快速上手 PyTorch C++（LibTorch）部署

核心管线：图像/数据 → Tensor → model.forward → 解析结果

Part 1：环境搭建

组件	作用
LibTorch	PyTorch 的 C++ 分发包，从官网下载，别自己编译
OpenCV	图像读、写、预处理
CMake	构建工具
CUDA	（可选）GPU 推理

Part 2：Tensor 基础

PyTorch C++ 里 Tensor 是核心。

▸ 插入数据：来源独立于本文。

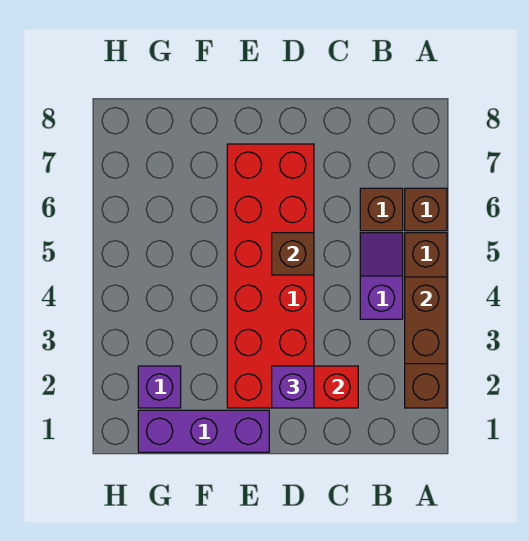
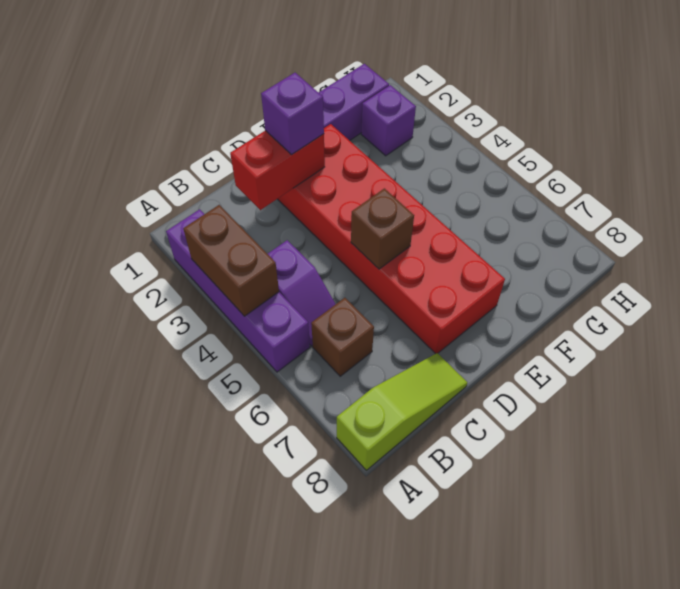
brown 1x4 brick [405,233,447,408] -> purple 1x4 brick [166,209,310,372]
brown 1x1 brick [405,188,447,231] -> none
none -> lime 1x3 slope [337,353,467,470]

但你不需要记所有 API，记住 4 个操作就够了：

cpp 复制代码

#include <torch/torch.h>
#include <iostream>

int main() {
    // 创建一个 [480, 640, 3] 的 uint8 Tensor（模拟一张图）
    torch::Tensor img = torch::randint(0, 255, {480, 640, 3}, torch::kUInt8);

    // 1. permute --- 调换维度顺序（HWC → CHW）
    img = img.permute({2, 0, 1});           // [3, 480, 640]

    // 2. unsqueeze --- 加一个维度（加 batch）
    img = img.unsqueeze(0);                  // [1, 3, 480, 640]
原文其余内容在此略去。